Airmar PB200 hands-on #1, & into the delivery box!
I'm once again way behind on testing borrowed products, and my apologies to all manufacturers involved. The Airmar PB200 Weather Station above is a case in point. I mentioned how well it feeds NMEA 2000 data to the lab network back in February, and Dan Corcoran shared his beta testing experience before that, but there's a lot more to say. For instance, I didn't really understand how it delivered both NMEA 0183 and 2000 data -- did it use one of the various junction boxes available to translate from one protocol to the other? -- until I got my hands on the sample. Now I know that the PB200 flat out does it all! ...

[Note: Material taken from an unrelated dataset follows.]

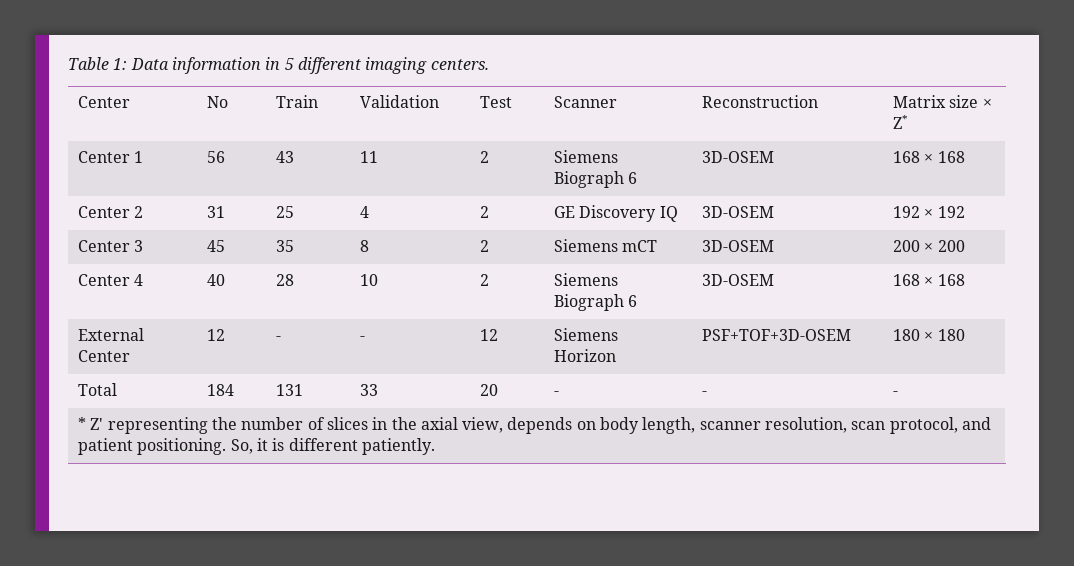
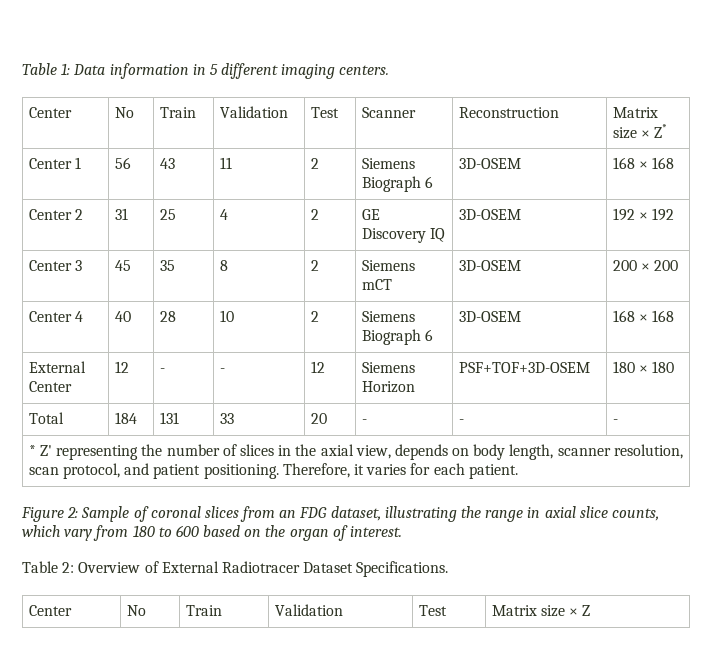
[230,438,435,455] So, it is different patiently. -> [282,463,518,479] [21,506,659,522] [22,525,403,541] [22,561,449,577] [28,605,72,616] [126,605,146,616] [185,605,222,616] [274,604,343,616] [418,605,447,616] [491,605,591,617] Therefore, it varies for each patient. // Figure 2: Sample of coronal slices from an FDG dataset, illustrating the range in axial slice counts, which vary from 180 to 600 based on the organ of interest. // Table 2: Overview of External Radiotracer Dataset Specifications. // Center | No | Train | Validation | Test | Matrix size × Z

Picture the N2K cable above feeding GPS, heading, wind, air temp, and barometric pressure to every N2K device that knows those PGNs, plus to CE 2009 via the Maretron USB100 gateway. Meanwhile the Combiner box's USB output is going to another laptop running Airmar's Weather Station software, and it could be feeding most any other 0183 aware program. Plus it could have, say, 0183 depth and speed info combined in at the Combiner box, and/or could be using the box's 0183 output to feed a plotter. In other words, the PB 200 could supply a lot of data to a big yacht full of NMEA devices, or it can be set up simply to plug into one flavor or the other. Damn!
I look forward to seeing for myself how good that data is on the water, but I wasn't done with the lab experiments. I thought I'd stress test CE 2009 by adding the Combiner's USB output...and the output of the Digital Yacht AIT250 (now being sold in the USA by Cactus Navigation)...and...what the hell...the IP AIS feed mentioned recently. Check out the screen shot; CE handled all four inputs with style and grace. By right clicking on my boat icon I can choose from any of the three GPS feeds (and CE will automatically roll over if the active feed fails). And note how much network data, mostly N2K, is showing in the panels. GPS signal strength would be there too, if...

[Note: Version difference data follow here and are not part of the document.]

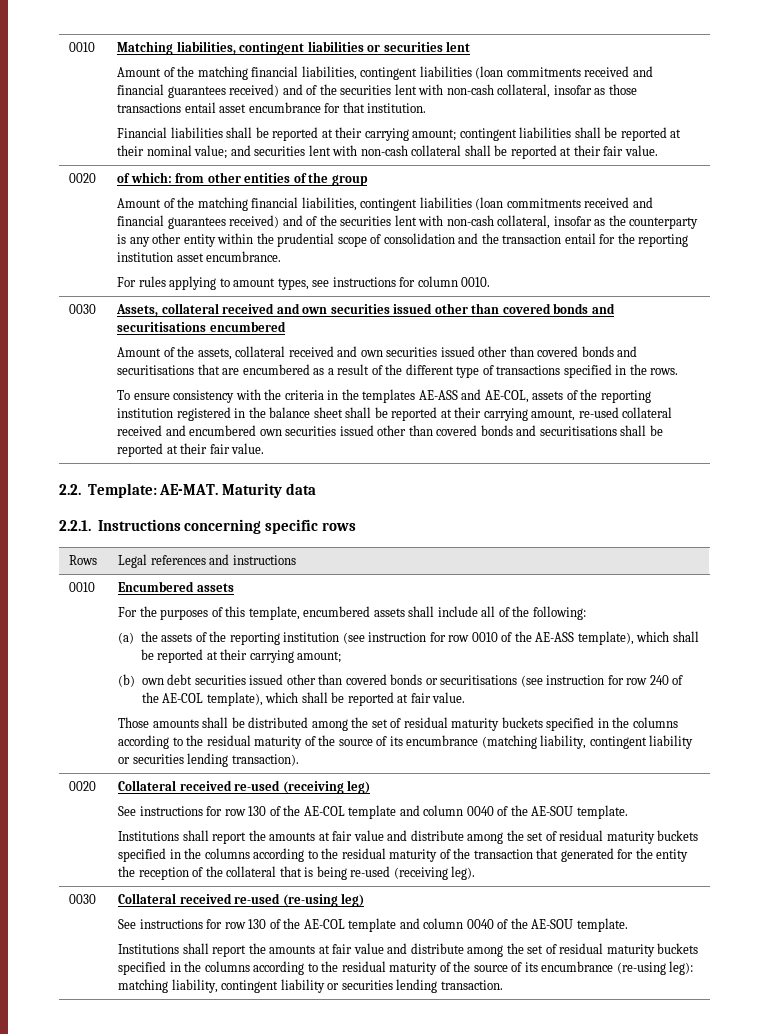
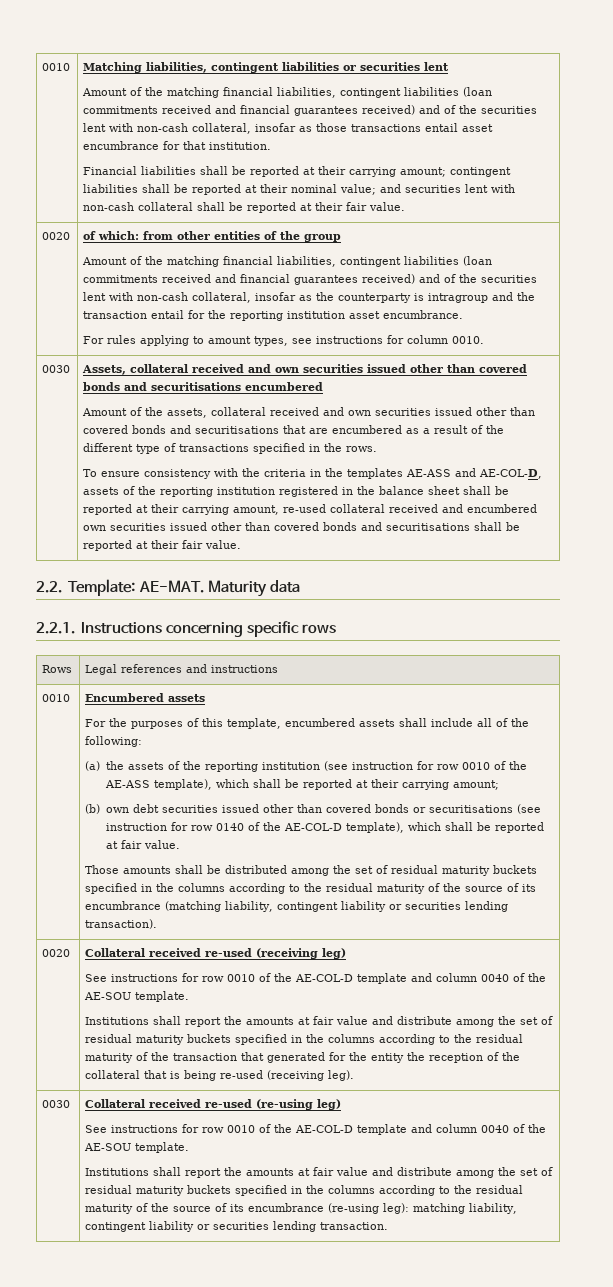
[129,233,455,247] any other entity within the prudential scope of consolidation -> [428,293,489,303] intragroup
[484,390,529,403] AE-COL, -> [479,469,543,479] AE-COL-D,
[649,675,684,685] [141,692,204,703] 240 of the AE-COL -> [215,822,342,831] 0140 of the AE-COL-D
[248,805,345,816] 130 of the AE-COL -> [227,973,354,982] 0010 of the AE-COL-D
[248,918,345,929] 130 of the AE-COL -> [227,1124,354,1133] 0010 of the AE-COL-D

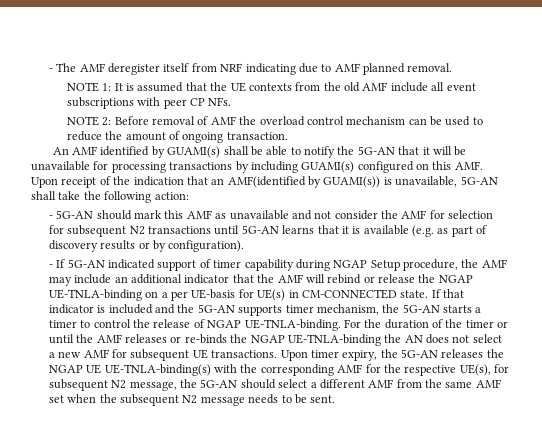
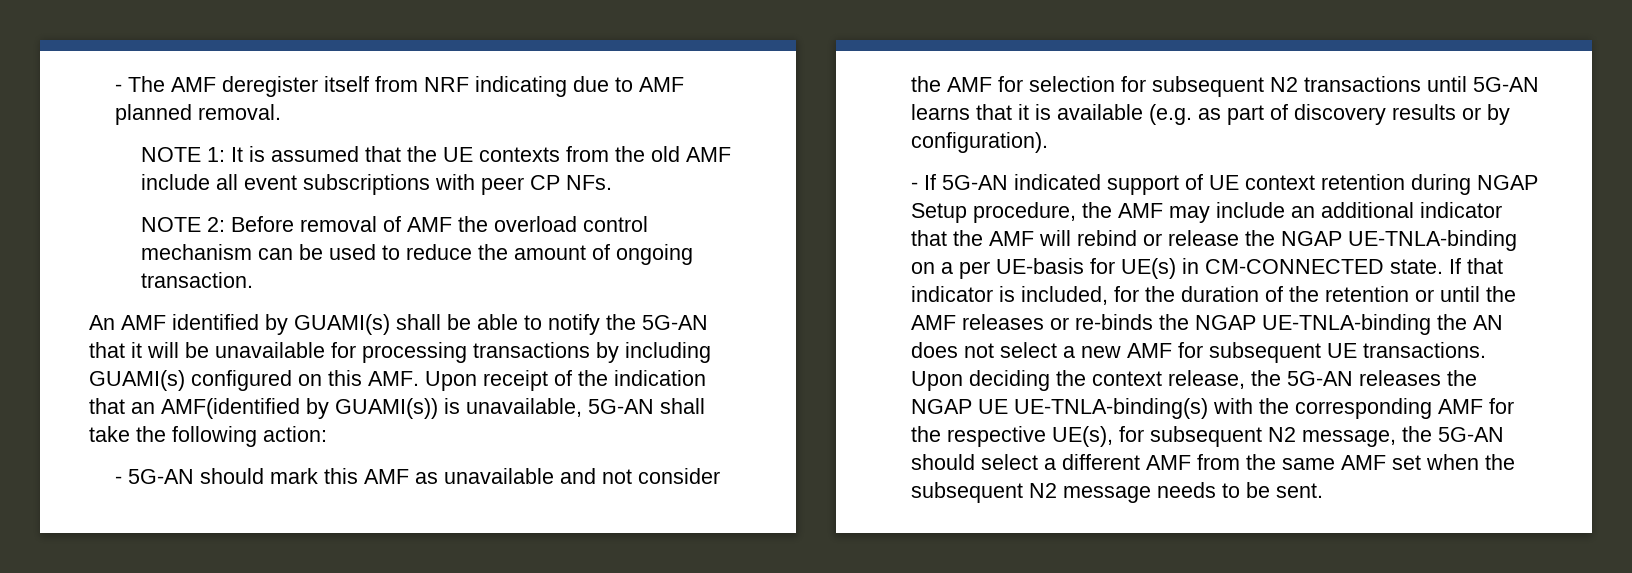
[213,259,294,271] timer capability -> [1208,174,1405,190] UE context retention
[108,304,482,316] [48,319,361,331] included and the 5G-AN supports timer mechanism, the 5G-AN starts a timer to control the release of NGAP UE-TNLA-binding. For -> [1020,286,1139,305] included, for
[465,320,494,328] timer -> [1324,286,1409,302] retention
[310,350,378,361] timer expiry, -> [968,370,1245,391] deciding the context release,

...if I was using the Maretron GPS feed. For some reason, signal strength doesn't get through from the Class B AIS (aka Keyspan USB) or from the PB200 via the Combiner, but does from the USB100 (though it's all 0183 when it gets to CE). There were a few other fairly minor glitches like this, discussed a bit more in the slide show below (I got a little carried away!), but I'm not too concerned about them. That's because as sweet as the above is in terms of PC charting, I'm hoping that we're about to go to the next level, which will be straight up NMEA 2000 data to programs like CE via an Intelligent Gateway (NMEA claims it's finally coming). But (more than) enough for now. Am I going to take CE and the PB200 along on the Gizmo delivery tentatively routed above? Hell yeah.
Hi Ben,
About CE displaying TWA even though it has no HDG and STW information. Since the PB200 has its own built in GPS and heading sensor it can calculate and output the shown wind information by itself.

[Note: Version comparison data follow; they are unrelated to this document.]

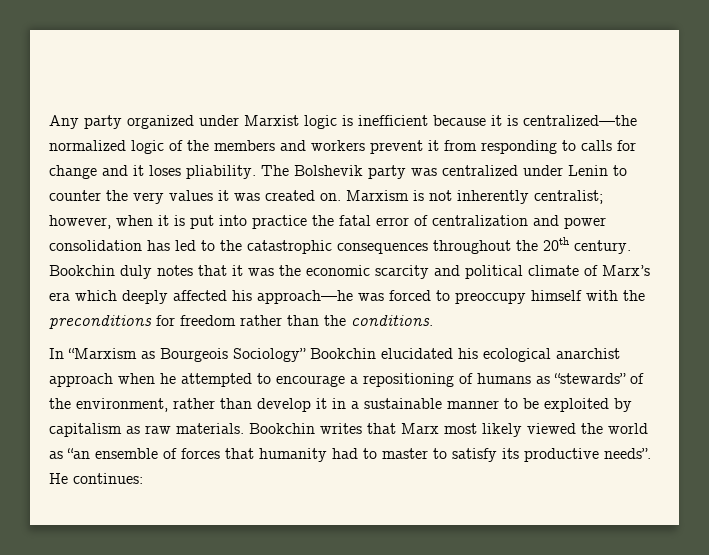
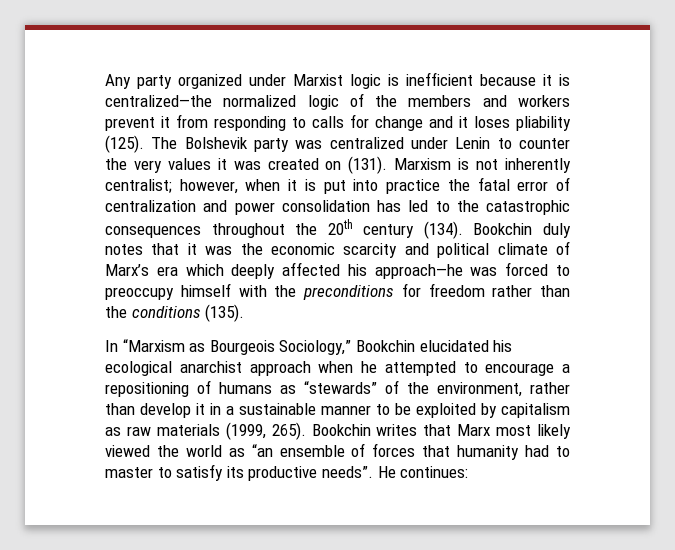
[186,165,256,179] pliability. -> [516,116,571,131] [105,135,144,153] pliability (125).
[320,193,341,201] on. -> [325,156,388,174] on (131).
[574,240,631,254] century. -> [363,221,463,239] century (134).
[351,315,433,326] conditions. -> [131,304,245,322] conditions (135).
[233,348,306,362] Sociology” -> [279,340,352,355] Sociology,”
[176,423,244,434] materials. -> [156,422,306,440] materials (1999, 265).

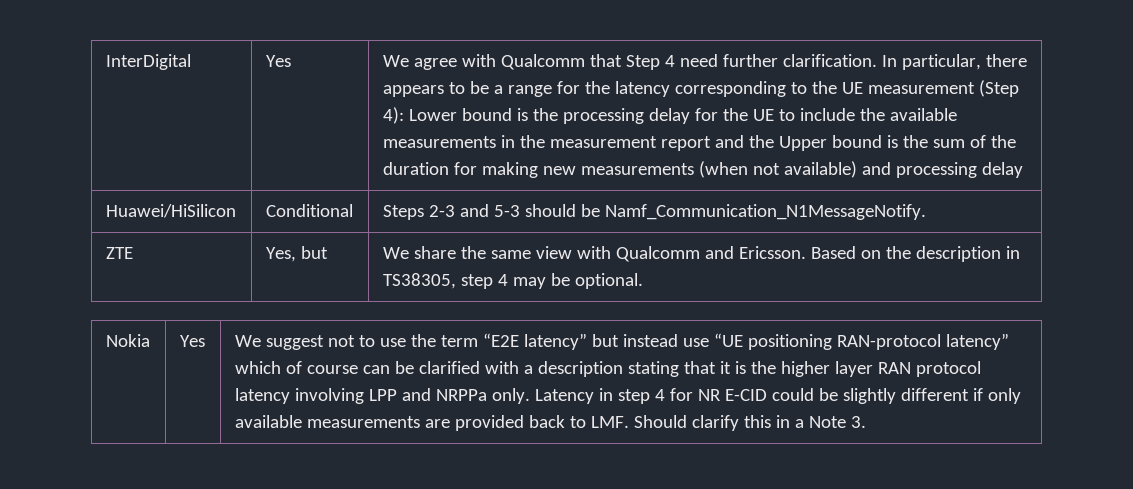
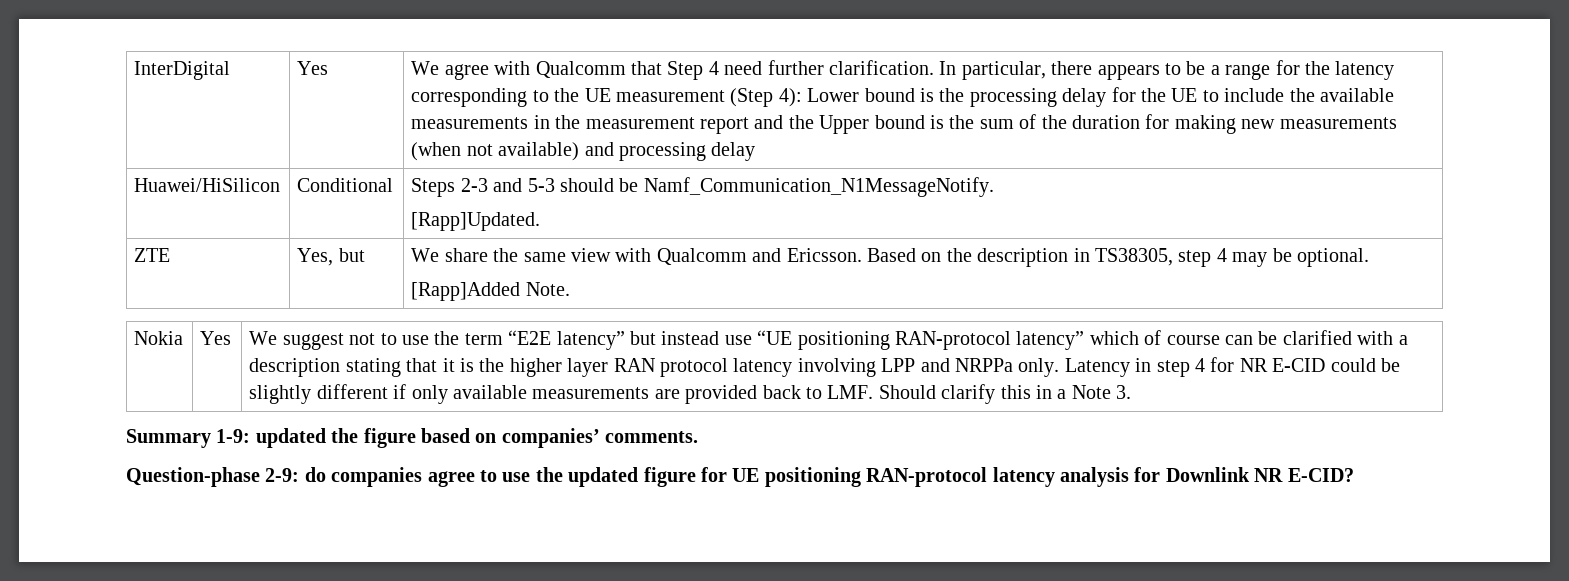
(926, 212) none -> [411,212,541,231] // [Rapp]Updated.
(643, 281) none -> [411,282,570,301] // [Rapp]Added Note.
(866, 422) none -> [126,428,699,448] [126,467,1354,487] // Summary 1-9: updated the figure based on companies’ comments. // Question-phase 2-9: do companies agree to use the updated figure for UE positioning RAN-protocol latency analysis for Downlink NR E-CID?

The reason why CE is not displaying HDG and STW when you have disconnected the NMEA2000 gateway is probably that these sentences are disabled on the 0183 output in the PB200. By using the Weathercaster software you can configure the PB200 to which sentences it should output on the NMEA0183.
Marinplus AB distribute Rose Points CE 2009 and ECS products in Sweden. We also distribute Airmar's products and have done quite some tests on the setup with CE 2009 and PB200. It is definitely a great combination of products.
Thanks for the superb Panbo blog, I read it every day!